A lo largo de toda la última generación, y aun ahora, los círculos educacionales han clamado y claman a voz en cuello que se deben enseñar hechos, no palabras. En algunos casos semejante pretensión es poco aconsejable e incluso imposible de cumplir. Pero si la maestra de la historia anterior se hubiera tomado el trabajo de enunciar su idea cuando menos en dos formas, tal vez habría grabado una buena idea en la mente de sus alumnos. Por lo menos habría descubierto que de la manera anterior no tenían ninguna.
Queda por resolver otro problema. Si escribe usted una composición, una carta, un ensayo o hasta un libro, ¿cuál será el mejor sistema para asentar todos sus pensamientos sin que pierdan un ápice de su valor, para trascribirlos en el mejor orden y el mejor estilo posibles?

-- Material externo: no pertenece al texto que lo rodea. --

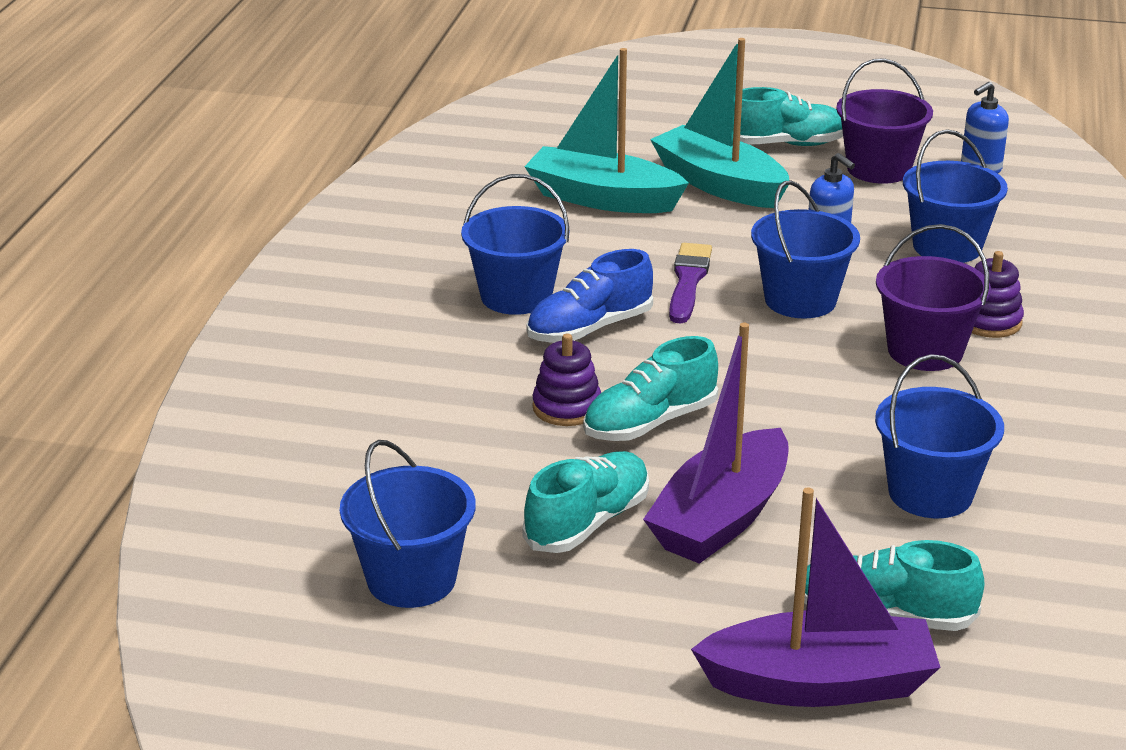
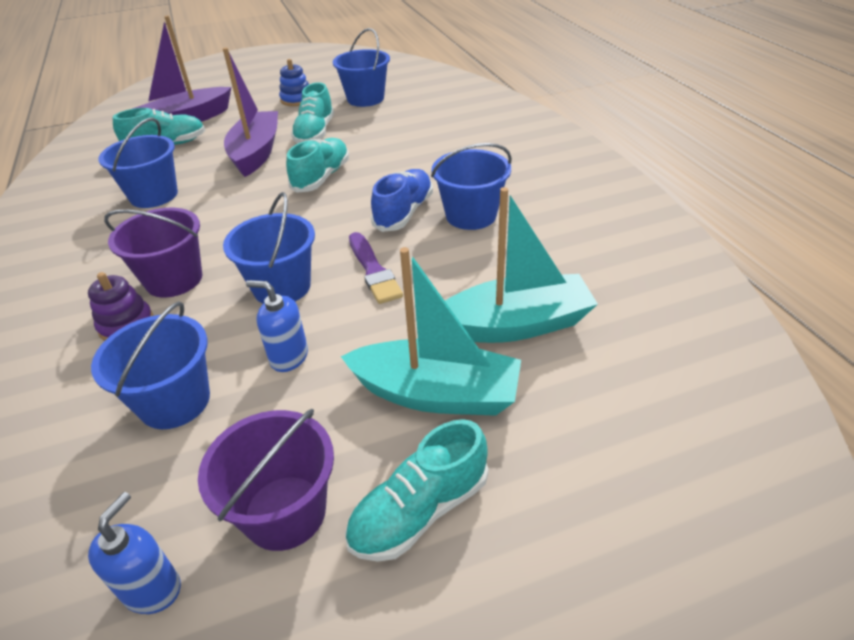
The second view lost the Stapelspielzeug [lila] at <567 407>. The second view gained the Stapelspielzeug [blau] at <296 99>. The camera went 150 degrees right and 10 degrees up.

En otras palabras, ¿cuál es el mejor procedimiento para verter con exactitud pensamientos de la mente al papel?
Ya nos hemos ocupado de instrumentos como la taquigrafía. Claro está que el dictado implica una ventaja evidente, cuando se puede recurrir a él. Pero voy a tratar ahora de ciertos aspectos del problema que revisten particular importancia para la redacción de composiciones relativamente extensas.
Se cuenta que Auguste Comte elaboraba sus libros pensando hasta los detalles más insignificantes, hasta la redacción misma de las frases y períodos, antes de escribir una sola palabra, pero que cuando se ponía a hacerlo producía una cantidad asombrosa de páginas en poquísimo tiempo. Sin embargo, en general, a menos que se posea una memoria extraordinaria, cuando llegue el momento de escribir se habrá olvidado la mayor parte de lo que se había pensado. Aun así y todo, el método de Comte se puede aplicar con provecho para fragmentos cortos de una composición. Y cuando la aspiración sea escribir concisa o claramente, se comprobará que a menudo conviene meditar bien una oración entera antes de ponerse a escribirla.
Para garantizar la eficiencia de la labor literaria, quizá no hay nada mejor que utilizar el sistema de fichas. Se recogen en ellas todas las ideas valiosas que a uno se le ocurren, inmediatamente después de concebirlas. Cuando por fin se decide a escribir, puede escalonarlas en el orden que más le agrade, desechando las ideas que no revistan ya importancia y agregando las necesarias para completar o redondear el trabajo.